What lines below contain the string "Annotation"? List them all.

PROVIDED ENTRIES START

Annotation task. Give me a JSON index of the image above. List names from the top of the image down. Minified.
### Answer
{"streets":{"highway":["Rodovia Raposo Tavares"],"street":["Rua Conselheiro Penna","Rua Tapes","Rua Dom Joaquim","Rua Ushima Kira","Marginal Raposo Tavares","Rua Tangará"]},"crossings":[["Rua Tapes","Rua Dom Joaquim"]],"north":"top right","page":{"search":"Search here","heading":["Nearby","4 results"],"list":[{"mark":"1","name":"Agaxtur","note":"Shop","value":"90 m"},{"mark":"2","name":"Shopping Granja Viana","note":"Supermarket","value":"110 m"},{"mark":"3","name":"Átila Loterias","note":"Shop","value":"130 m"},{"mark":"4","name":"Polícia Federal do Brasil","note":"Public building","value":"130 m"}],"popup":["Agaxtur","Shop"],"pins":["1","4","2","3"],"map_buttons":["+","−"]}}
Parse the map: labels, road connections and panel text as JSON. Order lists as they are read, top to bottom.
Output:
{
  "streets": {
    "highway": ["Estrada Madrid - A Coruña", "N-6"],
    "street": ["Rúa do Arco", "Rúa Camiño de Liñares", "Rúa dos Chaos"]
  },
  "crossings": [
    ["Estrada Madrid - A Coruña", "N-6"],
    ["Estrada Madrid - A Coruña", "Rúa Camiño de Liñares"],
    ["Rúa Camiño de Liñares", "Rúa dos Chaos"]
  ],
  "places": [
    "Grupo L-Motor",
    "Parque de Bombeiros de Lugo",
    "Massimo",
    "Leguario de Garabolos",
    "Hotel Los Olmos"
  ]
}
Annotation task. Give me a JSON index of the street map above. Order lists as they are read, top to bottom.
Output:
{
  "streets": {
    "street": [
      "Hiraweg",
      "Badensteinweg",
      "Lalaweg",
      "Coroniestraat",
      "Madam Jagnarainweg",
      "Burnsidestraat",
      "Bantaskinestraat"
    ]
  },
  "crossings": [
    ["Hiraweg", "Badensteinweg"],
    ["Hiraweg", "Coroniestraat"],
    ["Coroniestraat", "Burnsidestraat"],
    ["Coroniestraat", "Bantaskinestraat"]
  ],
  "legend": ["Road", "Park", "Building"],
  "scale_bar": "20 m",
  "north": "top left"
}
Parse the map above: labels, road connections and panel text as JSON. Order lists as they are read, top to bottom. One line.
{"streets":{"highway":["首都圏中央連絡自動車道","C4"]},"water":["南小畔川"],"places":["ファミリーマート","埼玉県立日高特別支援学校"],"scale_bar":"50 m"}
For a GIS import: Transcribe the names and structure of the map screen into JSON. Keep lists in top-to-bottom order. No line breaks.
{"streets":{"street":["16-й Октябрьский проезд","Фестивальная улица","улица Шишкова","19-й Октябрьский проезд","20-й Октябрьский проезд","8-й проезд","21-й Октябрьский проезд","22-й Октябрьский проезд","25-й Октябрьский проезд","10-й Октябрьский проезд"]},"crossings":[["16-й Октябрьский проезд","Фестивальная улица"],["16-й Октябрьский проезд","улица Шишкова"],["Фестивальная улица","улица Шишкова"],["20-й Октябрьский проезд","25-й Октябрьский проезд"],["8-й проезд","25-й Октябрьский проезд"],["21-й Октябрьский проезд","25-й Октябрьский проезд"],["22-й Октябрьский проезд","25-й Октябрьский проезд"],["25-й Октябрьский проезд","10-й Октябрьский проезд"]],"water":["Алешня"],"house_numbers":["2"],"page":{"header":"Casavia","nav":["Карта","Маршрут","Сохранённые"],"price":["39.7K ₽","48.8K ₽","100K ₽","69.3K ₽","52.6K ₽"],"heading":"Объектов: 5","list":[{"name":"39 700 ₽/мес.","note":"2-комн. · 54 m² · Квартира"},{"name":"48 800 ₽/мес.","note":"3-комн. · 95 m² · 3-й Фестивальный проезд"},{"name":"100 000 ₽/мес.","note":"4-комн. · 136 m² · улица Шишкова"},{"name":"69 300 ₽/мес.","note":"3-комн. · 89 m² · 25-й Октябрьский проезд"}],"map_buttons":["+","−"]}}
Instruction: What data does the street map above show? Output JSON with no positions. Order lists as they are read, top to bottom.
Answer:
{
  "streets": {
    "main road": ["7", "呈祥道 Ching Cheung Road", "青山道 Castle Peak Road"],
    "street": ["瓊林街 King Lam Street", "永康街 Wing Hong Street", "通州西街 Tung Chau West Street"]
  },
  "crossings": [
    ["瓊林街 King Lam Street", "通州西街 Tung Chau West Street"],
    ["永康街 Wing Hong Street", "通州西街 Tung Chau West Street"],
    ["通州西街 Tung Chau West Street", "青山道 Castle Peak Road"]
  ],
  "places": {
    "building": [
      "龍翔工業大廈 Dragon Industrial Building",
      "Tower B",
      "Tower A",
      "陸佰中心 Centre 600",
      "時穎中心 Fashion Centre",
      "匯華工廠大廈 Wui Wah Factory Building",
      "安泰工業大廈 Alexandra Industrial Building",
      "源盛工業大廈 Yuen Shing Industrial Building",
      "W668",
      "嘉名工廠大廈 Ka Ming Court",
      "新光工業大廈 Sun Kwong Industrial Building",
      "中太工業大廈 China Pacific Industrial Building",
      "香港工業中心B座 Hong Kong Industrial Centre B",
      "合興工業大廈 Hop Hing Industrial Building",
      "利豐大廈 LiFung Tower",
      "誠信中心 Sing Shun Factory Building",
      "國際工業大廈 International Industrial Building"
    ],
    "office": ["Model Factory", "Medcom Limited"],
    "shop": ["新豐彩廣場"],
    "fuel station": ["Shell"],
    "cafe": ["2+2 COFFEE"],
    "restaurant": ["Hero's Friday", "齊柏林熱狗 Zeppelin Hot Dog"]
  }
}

PROVIDED ENTRIES END

== EXERCISE SOLUTION ==
Annotation task. Give me a JSON index of the image above. List names from the top of the image down. Minified.
Annotation task. Give me a JSON index of the street map above. Order lists as they are read, top to bottom.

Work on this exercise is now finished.